Now 37 years old, Olie Kolzig reported to training camp Thursday looking as spry as he did when he was 27. The body still has plenty of gas in the tank, and the mind - at least in a hockey sense - feels much better now that the Capitals are no longer expected to be among the dregs of the NHL.

"I'm a vintage car. I can keep going," Kolzig said. "My body feels fine, and the mind this year feels good, too. With the potential we have, going onto the ice gives you a little bit of a piece of mind. It's not, 'Oh, it's going to be a long night, go out and get through it, there are better days ahead.'

"These are the better days. So there's that optimism and enthusiasm that maybe I haven't had the last couple of years."

Kolzig made his Capitals debut in 1989, became the full-time starter in 1997, played in the Stanley Cup loss to Detroit in 1998 and has been with no other NHL team in a career that includes two all-star appearances and 276 victories. He and Martin Brodeur are the only active goalies with 250-plus wins to get them all with the same team.

"Nothing surprises me with Olie," coach Glen Hanlon said. "There's a real fire in his belly. He's gone though a couple of hard years. He's been here when this organization was in the final and I know how much he wants to get back there. He is a huge part of our success, and we're looking forward to riding him again."

Kolzig is congenial when he wants to be, fiery when he has to be. He'd be the team captain if NHL rules allowed goalies to wear the "C." He's the big name the Capitals kept around when they were dumping salaries in 2004, and he expressed his faith in the franchise's loss-heavy rebuilding plan when he signed a contract extension in 2006.

Now he's ready for the patience to pay off. After back-to-back last-place finishes in the Southeast Division with a low payroll, the Capitals are poised to improve. The younger players have matured, and a handful of free agents were signed to take some of the load off of rising star Alex Ovechkin.

"We knew there were going to be some growing pains the last two years," Kolzig said. "We've gone through them. We've learned a lot, and we've become pretty close as a team, and now to add these quality players, it's a great feeling. It kind of justifies why I stayed - because I honestly did believe that we were eventually going to be a competitive team again."

The plan relies on Kolzig to maintain his top form for at least another season or two. That should be no problem, given that goalies such as Dominik Hasek have played into their 40s, but Kolzig is finding that age requires him to do quite a bit more work before taking the ice.

"Before, I'd just come to the rink with a coffee, sit in the middle of the room and stretch, put on my gear and go," he said. "Now I've got to sit in the hot tub, I've got to get a massage, I got to ride the bike, I've got to stretch, I've got to stretch again. The process is a lot longer."

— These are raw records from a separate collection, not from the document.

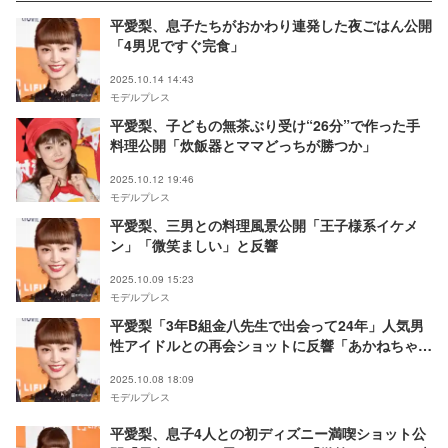
平愛梨、息子たちがおかわり連発した夜ごはん公開
「4男児ですぐ完食」
2025.10.14 14:43
モデルプレス
平愛梨、子どもの無茶ぶり受け“26分”で作った手
料理公開「炊飯器とママどっちが勝つか」
2025.10.12 19:46
モデルプレス
平愛梨、三男との料理風景公開「王子様系イケメ
ン」「微笑ましい」と反響
2025.10.09 15:23
モデルプレス
平愛梨「3年B組金八先生で出会って24年」人気男
性アイドルとの再会ショットに反響「あかねちゃん
と一寿だ」
2025.10.08 18:09
モデルプレス
平愛梨、息子4人との初ディズニー満喫ショット公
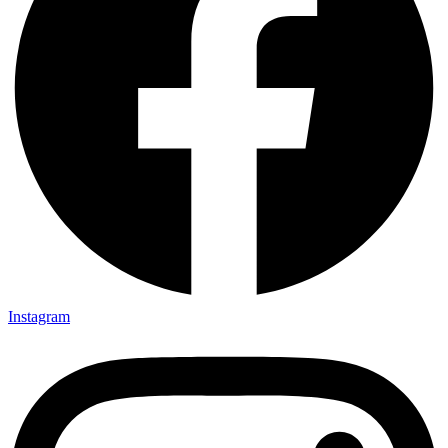
Instagram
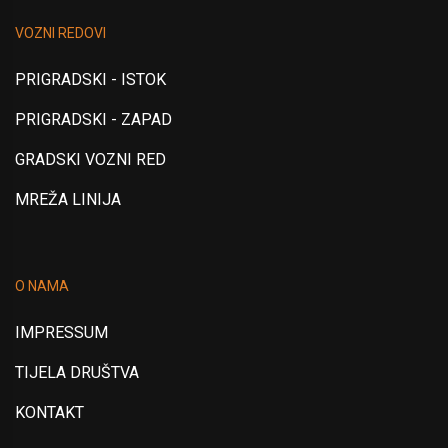
VOZNI REDOVI
PRIGRADSKI - ISTOK
PRIGRADSKI - ZAPAD
GRADSKI VOZNI RED
MREŽA LINIJA
O NAMA
IMPRESSUM
TIJELA DRUŠTVA
KONTAKT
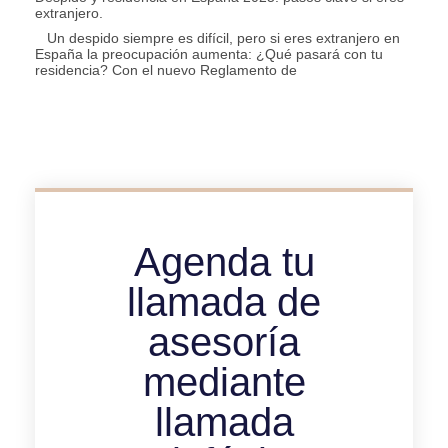
extranjero.
Un despido siempre es difícil, pero si eres extranjero en
España la preocupación aumenta: ¿Qué pasará con tu
residencia? Con el nuevo Reglamento de
Agenda tu
llamada de
asesoría
mediante
llamada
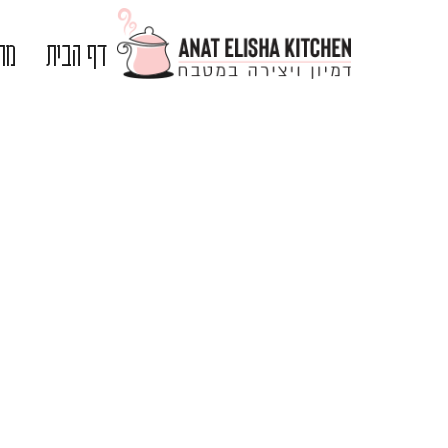
דף הבית
מתכ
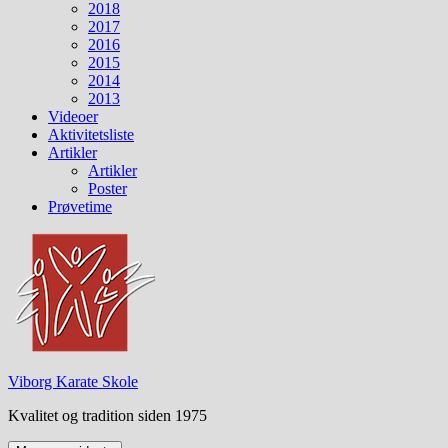
2018
2017
2016
2015
2014
2013
Videoer
Aktivitetsliste
Artikler
Artikler
Poster
Prøvetime
Viborg Karate Skole
Kvalitet og tradition siden 1975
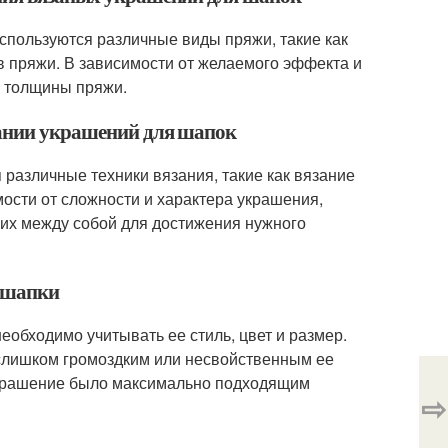
спользуются различные виды пряжи, такие как
ов пряжи. В зависимости от желаемого эффекта и
и толщины пряжи.
дании украшений для шапок
различные техники вязания, такие как вязание
имости от сложности и характера украшения,
 их между собой для достижения нужного
й шапки
обходимо учитывать ее стиль, цвет и размер.
слишком громоздким или несвойственным ее
 украшение было максимально подходящим
⇨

The hot tub and massage are easier to get now that the Capitals have a permanent place to call home. They moved into a new, still-not-quite-finished practice facility in the middle of last season - they had to use space heaters in the locker-room to stay warm - but now the complex is finished and so state-of-the-art that it can't help but give the team a psychological boost.

"Last year, we were kind of vagabonds," Kolzig said. "We just went to what was available, and we didn't have the cushy comforts that we have here. Not to say that this is going to spoil us, but it's going to put us in better physical condition to go on the ice and compete."